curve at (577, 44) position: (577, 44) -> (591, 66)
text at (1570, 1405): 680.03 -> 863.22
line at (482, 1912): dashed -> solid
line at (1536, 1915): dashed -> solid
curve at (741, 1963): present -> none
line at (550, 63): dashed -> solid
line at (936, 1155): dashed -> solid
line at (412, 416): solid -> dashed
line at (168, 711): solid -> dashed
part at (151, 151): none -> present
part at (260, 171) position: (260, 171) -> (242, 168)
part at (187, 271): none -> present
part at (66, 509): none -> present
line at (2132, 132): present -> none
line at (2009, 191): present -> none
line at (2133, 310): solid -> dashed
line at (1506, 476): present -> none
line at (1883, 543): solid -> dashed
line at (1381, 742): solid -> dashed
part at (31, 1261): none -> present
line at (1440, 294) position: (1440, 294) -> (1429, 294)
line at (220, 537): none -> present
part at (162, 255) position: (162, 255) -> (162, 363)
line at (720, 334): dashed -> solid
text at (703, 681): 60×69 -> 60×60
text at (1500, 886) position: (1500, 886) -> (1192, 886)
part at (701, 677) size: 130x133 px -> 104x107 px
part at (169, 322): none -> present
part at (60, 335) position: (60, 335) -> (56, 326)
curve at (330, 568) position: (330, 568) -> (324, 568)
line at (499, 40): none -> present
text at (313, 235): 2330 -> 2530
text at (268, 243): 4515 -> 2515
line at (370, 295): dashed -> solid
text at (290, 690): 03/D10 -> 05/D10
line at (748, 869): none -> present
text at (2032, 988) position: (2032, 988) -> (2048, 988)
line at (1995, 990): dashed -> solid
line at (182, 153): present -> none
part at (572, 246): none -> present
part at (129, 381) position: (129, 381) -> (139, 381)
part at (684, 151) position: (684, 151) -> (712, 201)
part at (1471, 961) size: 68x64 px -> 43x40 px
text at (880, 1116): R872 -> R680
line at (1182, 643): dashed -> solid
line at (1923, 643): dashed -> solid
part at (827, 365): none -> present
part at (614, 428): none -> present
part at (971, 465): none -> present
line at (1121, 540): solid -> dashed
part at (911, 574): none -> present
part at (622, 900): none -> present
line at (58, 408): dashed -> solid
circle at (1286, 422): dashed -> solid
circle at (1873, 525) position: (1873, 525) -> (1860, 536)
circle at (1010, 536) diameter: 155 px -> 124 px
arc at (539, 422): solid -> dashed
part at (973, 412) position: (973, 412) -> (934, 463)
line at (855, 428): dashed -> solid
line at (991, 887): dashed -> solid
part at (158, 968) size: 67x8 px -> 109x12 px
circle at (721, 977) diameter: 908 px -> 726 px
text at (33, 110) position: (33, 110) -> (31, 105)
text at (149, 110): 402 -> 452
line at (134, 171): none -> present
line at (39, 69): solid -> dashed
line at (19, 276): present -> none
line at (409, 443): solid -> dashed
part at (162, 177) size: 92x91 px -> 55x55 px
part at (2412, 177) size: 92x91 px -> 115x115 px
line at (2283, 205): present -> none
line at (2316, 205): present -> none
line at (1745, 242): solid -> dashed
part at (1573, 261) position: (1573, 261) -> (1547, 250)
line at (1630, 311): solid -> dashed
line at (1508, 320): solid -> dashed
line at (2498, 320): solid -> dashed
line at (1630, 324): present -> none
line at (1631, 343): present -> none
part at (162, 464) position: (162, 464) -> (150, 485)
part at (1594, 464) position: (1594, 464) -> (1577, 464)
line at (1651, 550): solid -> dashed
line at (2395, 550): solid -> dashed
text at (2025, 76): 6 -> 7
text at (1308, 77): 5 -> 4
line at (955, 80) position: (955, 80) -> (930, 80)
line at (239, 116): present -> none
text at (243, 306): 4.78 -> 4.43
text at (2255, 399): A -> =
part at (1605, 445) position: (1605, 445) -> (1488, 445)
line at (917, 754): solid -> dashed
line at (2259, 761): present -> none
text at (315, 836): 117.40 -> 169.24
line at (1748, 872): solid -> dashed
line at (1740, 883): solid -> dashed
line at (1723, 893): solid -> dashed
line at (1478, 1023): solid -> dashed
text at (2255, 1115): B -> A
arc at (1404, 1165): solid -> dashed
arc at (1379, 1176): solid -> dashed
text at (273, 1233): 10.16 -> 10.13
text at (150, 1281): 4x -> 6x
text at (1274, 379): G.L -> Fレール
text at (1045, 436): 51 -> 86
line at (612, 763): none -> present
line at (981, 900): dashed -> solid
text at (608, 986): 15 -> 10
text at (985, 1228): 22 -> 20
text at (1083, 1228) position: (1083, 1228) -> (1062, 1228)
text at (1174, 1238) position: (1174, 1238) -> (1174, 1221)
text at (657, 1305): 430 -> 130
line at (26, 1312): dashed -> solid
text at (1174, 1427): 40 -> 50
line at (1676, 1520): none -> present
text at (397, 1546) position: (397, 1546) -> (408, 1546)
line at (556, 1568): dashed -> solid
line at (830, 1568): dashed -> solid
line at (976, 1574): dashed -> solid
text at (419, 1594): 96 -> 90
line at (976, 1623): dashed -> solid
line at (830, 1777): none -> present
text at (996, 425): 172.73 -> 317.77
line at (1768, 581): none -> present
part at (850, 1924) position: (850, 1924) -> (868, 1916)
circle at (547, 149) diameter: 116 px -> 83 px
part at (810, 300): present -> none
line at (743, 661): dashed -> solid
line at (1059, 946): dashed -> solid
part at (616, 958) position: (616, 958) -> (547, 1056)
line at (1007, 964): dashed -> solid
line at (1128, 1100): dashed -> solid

--------------------------------------------------

Brief: Copy out the material with each "dashed" changed to "broken" and nothing else altered.

Result for this exercise:
curve at (577, 44) position: (577, 44) -> (591, 66)
text at (1570, 1405): 680.03 -> 863.22
line at (482, 1912): broken -> solid
line at (1536, 1915): broken -> solid
curve at (741, 1963): present -> none
line at (550, 63): broken -> solid
line at (936, 1155): broken -> solid
line at (412, 416): solid -> broken
line at (168, 711): solid -> broken
part at (151, 151): none -> present
part at (260, 171) position: (260, 171) -> (242, 168)
part at (187, 271): none -> present
part at (66, 509): none -> present
line at (2132, 132): present -> none
line at (2009, 191): present -> none
line at (2133, 310): solid -> broken
line at (1506, 476): present -> none
line at (1883, 543): solid -> broken
line at (1381, 742): solid -> broken
part at (31, 1261): none -> present
line at (1440, 294) position: (1440, 294) -> (1429, 294)
line at (220, 537): none -> present
part at (162, 255) position: (162, 255) -> (162, 363)
line at (720, 334): broken -> solid
text at (703, 681): 60×69 -> 60×60
text at (1500, 886) position: (1500, 886) -> (1192, 886)
part at (701, 677) size: 130x133 px -> 104x107 px
part at (169, 322): none -> present
part at (60, 335) position: (60, 335) -> (56, 326)
curve at (330, 568) position: (330, 568) -> (324, 568)
line at (499, 40): none -> present
text at (313, 235): 2330 -> 2530
text at (268, 243): 4515 -> 2515
line at (370, 295): broken -> solid
text at (290, 690): 03/D10 -> 05/D10
line at (748, 869): none -> present
text at (2032, 988) position: (2032, 988) -> (2048, 988)
line at (1995, 990): broken -> solid
line at (182, 153): present -> none
part at (572, 246): none -> present
part at (129, 381) position: (129, 381) -> (139, 381)
part at (684, 151) position: (684, 151) -> (712, 201)
part at (1471, 961) size: 68x64 px -> 43x40 px
text at (880, 1116): R872 -> R680
line at (1182, 643): broken -> solid
line at (1923, 643): broken -> solid
part at (827, 365): none -> present
part at (614, 428): none -> present
part at (971, 465): none -> present
line at (1121, 540): solid -> broken
part at (911, 574): none -> present
part at (622, 900): none -> present
line at (58, 408): broken -> solid
circle at (1286, 422): broken -> solid
circle at (1873, 525) position: (1873, 525) -> (1860, 536)
circle at (1010, 536) diameter: 155 px -> 124 px
arc at (539, 422): solid -> broken
part at (973, 412) position: (973, 412) -> (934, 463)
line at (855, 428): broken -> solid
line at (991, 887): broken -> solid
part at (158, 968) size: 67x8 px -> 109x12 px
circle at (721, 977) diameter: 908 px -> 726 px
text at (33, 110) position: (33, 110) -> (31, 105)
text at (149, 110): 402 -> 452
line at (134, 171): none -> present
line at (39, 69): solid -> broken
line at (19, 276): present -> none
line at (409, 443): solid -> broken
part at (162, 177) size: 92x91 px -> 55x55 px
part at (2412, 177) size: 92x91 px -> 115x115 px
line at (2283, 205): present -> none
line at (2316, 205): present -> none
line at (1745, 242): solid -> broken
part at (1573, 261) position: (1573, 261) -> (1547, 250)
line at (1630, 311): solid -> broken
line at (1508, 320): solid -> broken
line at (2498, 320): solid -> broken
line at (1630, 324): present -> none
line at (1631, 343): present -> none
part at (162, 464) position: (162, 464) -> (150, 485)
part at (1594, 464) position: (1594, 464) -> (1577, 464)
line at (1651, 550): solid -> broken
line at (2395, 550): solid -> broken
text at (2025, 76): 6 -> 7
text at (1308, 77): 5 -> 4
line at (955, 80) position: (955, 80) -> (930, 80)
line at (239, 116): present -> none
text at (243, 306): 4.78 -> 4.43
text at (2255, 399): A -> =
part at (1605, 445) position: (1605, 445) -> (1488, 445)
line at (917, 754): solid -> broken
line at (2259, 761): present -> none
text at (315, 836): 117.40 -> 169.24
line at (1748, 872): solid -> broken
line at (1740, 883): solid -> broken
line at (1723, 893): solid -> broken
line at (1478, 1023): solid -> broken
text at (2255, 1115): B -> A
arc at (1404, 1165): solid -> broken
arc at (1379, 1176): solid -> broken
text at (273, 1233): 10.16 -> 10.13
text at (150, 1281): 4x -> 6x
text at (1274, 379): G.L -> Fレール
text at (1045, 436): 51 -> 86
line at (612, 763): none -> present
line at (981, 900): broken -> solid
text at (608, 986): 15 -> 10
text at (985, 1228): 22 -> 20
text at (1083, 1228) position: (1083, 1228) -> (1062, 1228)
text at (1174, 1238) position: (1174, 1238) -> (1174, 1221)
text at (657, 1305): 430 -> 130
line at (26, 1312): broken -> solid
text at (1174, 1427): 40 -> 50
line at (1676, 1520): none -> present
text at (397, 1546) position: (397, 1546) -> (408, 1546)
line at (556, 1568): broken -> solid
line at (830, 1568): broken -> solid
line at (976, 1574): broken -> solid
text at (419, 1594): 96 -> 90
line at (976, 1623): broken -> solid
line at (830, 1777): none -> present
text at (996, 425): 172.73 -> 317.77
line at (1768, 581): none -> present
part at (850, 1924) position: (850, 1924) -> (868, 1916)
circle at (547, 149) diameter: 116 px -> 83 px
part at (810, 300): present -> none
line at (743, 661): broken -> solid
line at (1059, 946): broken -> solid
part at (616, 958) position: (616, 958) -> (547, 1056)
line at (1007, 964): broken -> solid
line at (1128, 1100): broken -> solid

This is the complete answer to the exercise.